That being said, I would expect an entry level developer to be able to implement any of the basic data structures with their eyes closed (or at least thats whats expected where I work). They are so fundamentally important, that someone without that understanding would immediatly throw up red flags.

We are starting to peter off topic here, so im going to leave it at that!

You have to learn the basics and be comfortable with them otherwise you can build nothing. Know how to move and shape data, control flow etc

A good programmer can read code and understand and reason about what it does in the same way a good musician can read music and know what it will sound like, its progression etc.

Without a deep knowledge you will end up a cut and paste programmer, searching for snippets on google and trying to bodge them together and then have no idea why it is not working when things go wrong.

On the whole, the language does not matter too much. That said C/C++ are close to the metal languages that require you to manage resources so probably better to start with something with garbage collection, C#, Java, Lua etc

Also learn about source control and use it. Not enough people recommend it to beginners but there is nothing worse than starting a set of changes, realising they are wrong and now you have broken code and are trying to remember what you had and rewrite it. The single most valuable tool in all software development is source control. :)

Personally, I would recommend starting with the fundamental, straight-up, C/C++. Forget all the "Visual" stuff and the bells and whistles; the focus is to develop your programming skills and hone your troubleshooting skills. I would also recommend a dedicated programming environment such as Linux (CentOS is my flavor of choice) using only the command-line GNU compiler. This will do many things to benefit you in the long run, from keeping it simple to helping you learn a non-Windows environment, if you don't already.

From there, don't even THINK about game development; not even Ro Sham Bo. That's the goal, but not the focus. You'll start with your obligatory "Hello World" and progress through to implementing your own data structures; linked lists, stacks, queues, and binary trees. Then you'll have a real solid understanding for the fundamental concepts that many budding programmers miss these days.
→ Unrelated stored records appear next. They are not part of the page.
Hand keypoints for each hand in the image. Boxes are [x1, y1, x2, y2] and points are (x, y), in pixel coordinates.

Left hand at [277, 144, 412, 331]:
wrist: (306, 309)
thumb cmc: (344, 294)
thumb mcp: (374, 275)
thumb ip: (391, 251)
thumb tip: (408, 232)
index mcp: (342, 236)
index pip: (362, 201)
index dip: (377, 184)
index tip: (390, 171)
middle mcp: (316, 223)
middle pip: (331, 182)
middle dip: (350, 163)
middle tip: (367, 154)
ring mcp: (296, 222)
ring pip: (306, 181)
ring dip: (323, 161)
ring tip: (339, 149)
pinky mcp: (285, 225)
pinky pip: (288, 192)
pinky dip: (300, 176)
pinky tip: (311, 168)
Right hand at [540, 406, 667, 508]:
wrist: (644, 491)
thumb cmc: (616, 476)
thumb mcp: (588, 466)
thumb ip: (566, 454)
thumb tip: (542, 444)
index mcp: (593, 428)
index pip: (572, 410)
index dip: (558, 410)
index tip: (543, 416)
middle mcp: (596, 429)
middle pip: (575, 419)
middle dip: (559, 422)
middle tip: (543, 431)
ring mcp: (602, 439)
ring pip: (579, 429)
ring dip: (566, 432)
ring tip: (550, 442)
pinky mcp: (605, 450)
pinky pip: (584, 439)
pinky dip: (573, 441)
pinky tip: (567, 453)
While on the one hand I kinda get where you are coming from, on the other hand I think this is really bad advice for a beginner. Throwing them in the deep end by suggesting a whole new OS and eschewing any modern IDEs is most likely going to confuse and frustrate most people. And then they'll be much more likely to give up.

Likewise, suggesting someone can't start making games until they know things like linked lists and binary trees is absurd. Lots of simple and fun games can be made without data structures more complicated than a basic array. For a beginner it's important they start seeing results early on a get a feeling of progress. Over time they can build on that knowledge when they need something more complicated.